I know that all of the Catholics I knew in Kittson County were proud when the first Catholic President was elected. I think that JFK and Jackie won over many Protestants with their glamour and fresh approach that replaced the dowdy Eisenhowers. During the campaign, I had many arguments with the Loer girls about why Kennedy was better than Nixon for our country. The Loers--Diane and Carolyn were close childhood friends but we did differ on our politics. The Loers were also deeply upset by the Kennedy assassination.
I wonder how an event 39 years ago can still resurrect tears and even despair. My memory of my schoolmates' reaction to the assassination is dimmed by the decades. I can only resurrect my own memories with any accuracy. I remember going home on the bus as we had an early dismissal. Our family went shopping in Hallock on Friday evening.

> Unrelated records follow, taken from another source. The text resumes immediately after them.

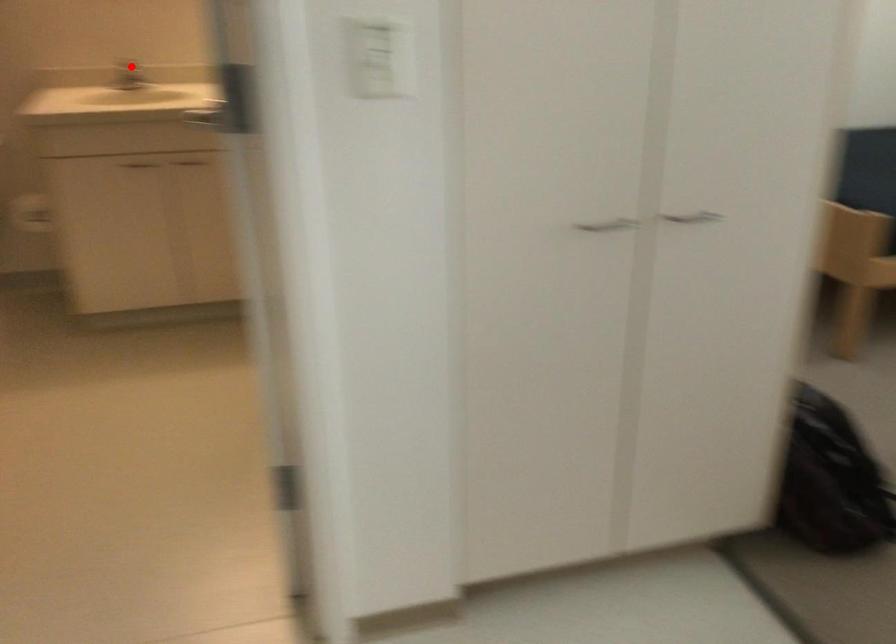
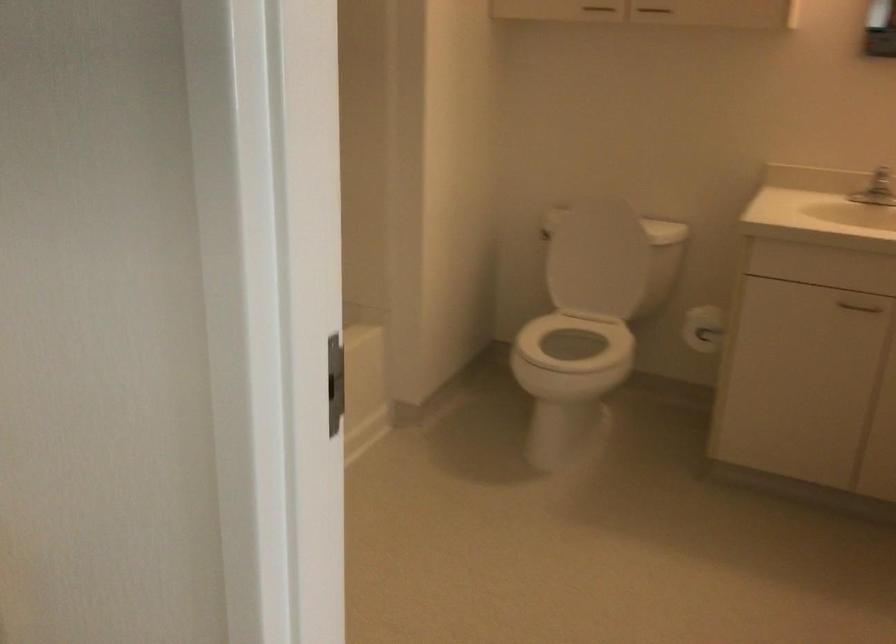
Locate, in the second image, the point that corresponds to the highlighted location in the first image.

(881, 182)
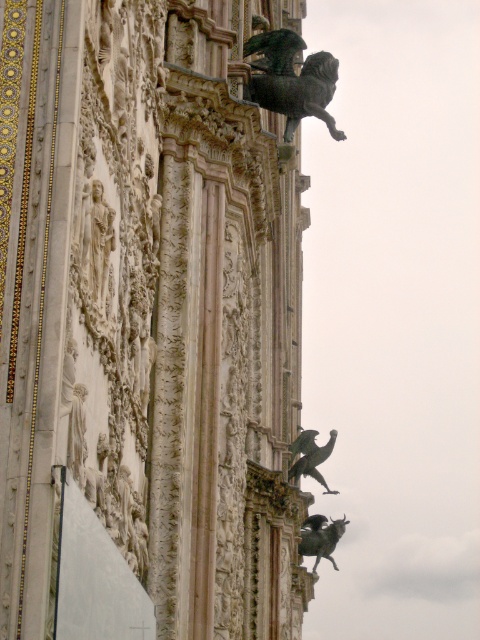
Is bronze/golden lion at upper center positioned behind shiny bronze gargoyle at upper right?

No, it is in front of shiny bronze gargoyle at upper right.

The height and width of the screenshot is (640, 480). What are the coordinates of `bronze/golden lion at upper center` in the screenshot? It's located at (291, 80).

Is shiny bronze gargoyle at upper right taller than shiny bronze bird at upper center?

Indeed, shiny bronze gargoyle at upper right has a greater height compared to shiny bronze bird at upper center.

Which is in front, point (312, 520) or point (321, 445)?

Point (321, 445) is more forward.

Does point (336, 531) lie in front of point (319, 458)?

No, it is not.

Locate an element on the screen. This screenshot has width=480, height=640. shiny bronze gargoyle at upper right is located at coordinates (321, 538).

Does bronze/golden lion at upper center have a lesser height compared to shiny bronze bird at upper center?

No.

Who is positioned more to the left, bronze/golden lion at upper center or shiny bronze bird at upper center?

bronze/golden lion at upper center is more to the left.

This screenshot has height=640, width=480. In order to click on bronze/golden lion at upper center in this screenshot , I will do `click(291, 80)`.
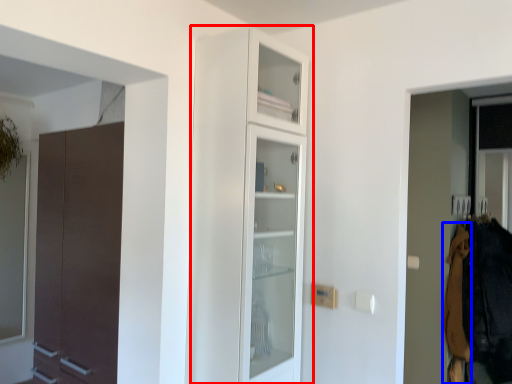
Question: Which object appears closest to the camera in this image, cupboard (highlighted by a red box) or clothing (highlighted by a blue box)?

Choices:
 (A) cupboard
 (B) clothing

Answer: (A)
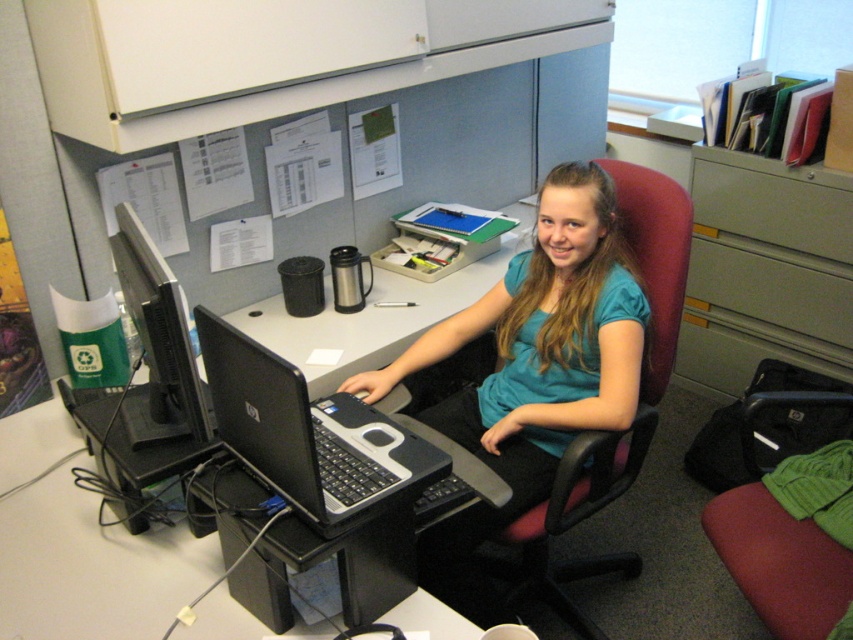
Question: Among these points, which one is nearest to the camera?

Choices:
 (A) [x=769, y=394]
 (B) [x=743, y=214]
 (C) [x=178, y=388]
 (D) [x=425, y=292]

Answer: (C)

Question: Can you confirm if black matte laptop at center is bigger than green knitted sweater at lower right?

Choices:
 (A) yes
 (B) no

Answer: (B)

Question: Does black plastic computer desk at center appear over green matte drawer at right?

Choices:
 (A) yes
 (B) no

Answer: (B)

Question: Considering the real-world distances, which object is farthest from the matte gray drawer at center right?

Choices:
 (A) green knitted sweater at lower right
 (B) black matte laptop at center
 (C) black glossy monitor at left

Answer: (C)

Question: Observing the image, what is the correct spatial positioning of black matte laptop at center in reference to black plastic computer desk at center?

Choices:
 (A) above
 (B) below

Answer: (B)

Question: Estimate the real-world distances between objects in this image. Which object is farther from the black glossy monitor at left?

Choices:
 (A) black plastic computer desk at center
 (B) green knitted sweater at lower right
 (C) teal fabric shirt at center

Answer: (B)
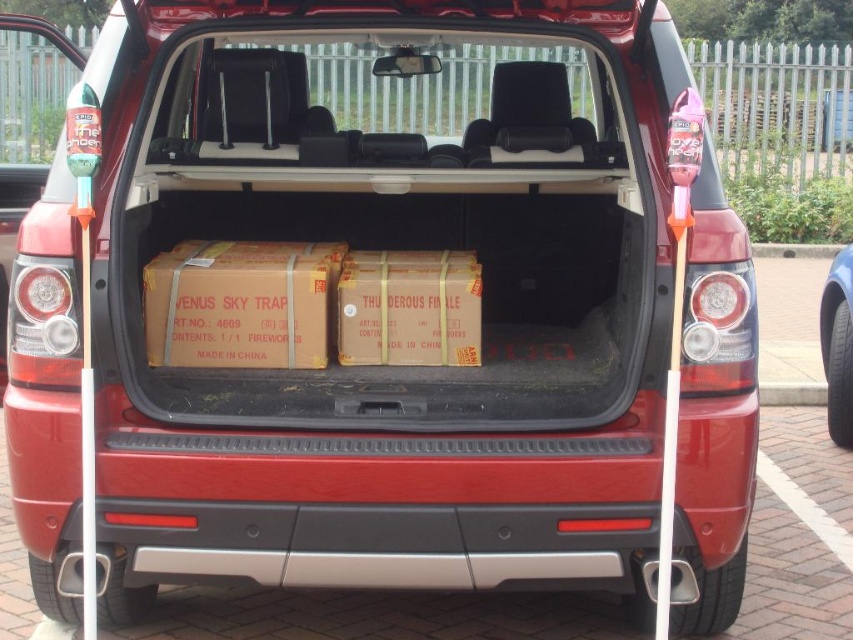
Question: Is brown cardboard box at center further to camera compared to black rubber tire at lower right?

Choices:
 (A) no
 (B) yes

Answer: (A)

Question: Considering the relative positions of brown cardboard box at center and black rubber tire at lower right in the image provided, where is brown cardboard box at center located with respect to black rubber tire at lower right?

Choices:
 (A) below
 (B) above

Answer: (B)

Question: Which object is closer to the camera taking this photo?

Choices:
 (A) black rubber tire at lower right
 (B) brown cardboard box at center

Answer: (B)

Question: Can you confirm if brown cardboard box at center is bigger than black rubber tire at lower right?

Choices:
 (A) no
 (B) yes

Answer: (A)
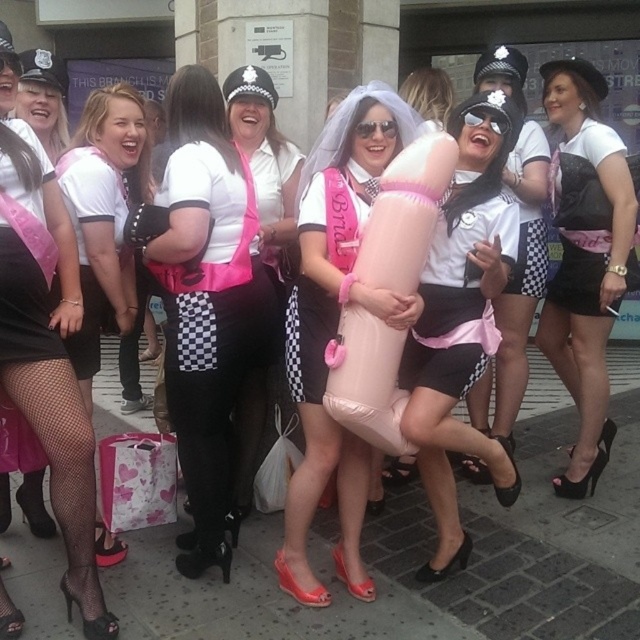
You are a photographer trying to capture a clear shot of both the black leather skirt at center and the matte pink veil at center. Since you want to ensure both are visible in your frame, which object should you focus on first to avoid blurring either?

The black leather skirt at center is positioned on the right side of matte pink veil at center, so you should focus on the matte pink veil at center first as it is closer to the left side and might require adjustment to ensure both remain in focus.

You are a photographer trying to capture the pink fabric vest at center in the image. Based on its coordinates, where should you aim your camera?

The pink fabric vest at center is located at coordinates point [266,164], so aim your camera there to capture it.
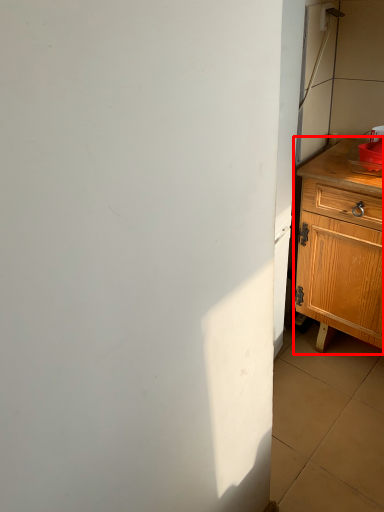
Question: From the image's perspective, where is chest of drawers (annotated by the red box) located relative to sink?

Choices:
 (A) above
 (B) below

Answer: (B)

The stores were open but the shoppers were preoccupied with the tragedy. I remember going into Clay's Drugstore and buying candy and watching that wonderful display case of salted nuts revolve listening to conversations of the assassination. I think that the shoppers did not have Christmas on their mind that Friday night.
We lived in a black and white world in the early 1960s in N.W. Minnesota. Our little set was tuned to ABC because our set did not receive signals from CBS or NBC. The routine of those sad days continued but always in the background was the omnipresent grief from the death of our President. I remember seeing the shooting of Oswald by Jack Ruby live. The caisson drawn by black horses (fwhich earlier carried the body of Lincoln) is another memory.
I know that our country was changed by November 22, 1963. The events of 911 rekindled many of the emotions and collective angst we felt so many years ago in the early 1960s. Our little corner of N.W. Minnesota gathered together despite political differences and allegiances to grieve the loss of a family member.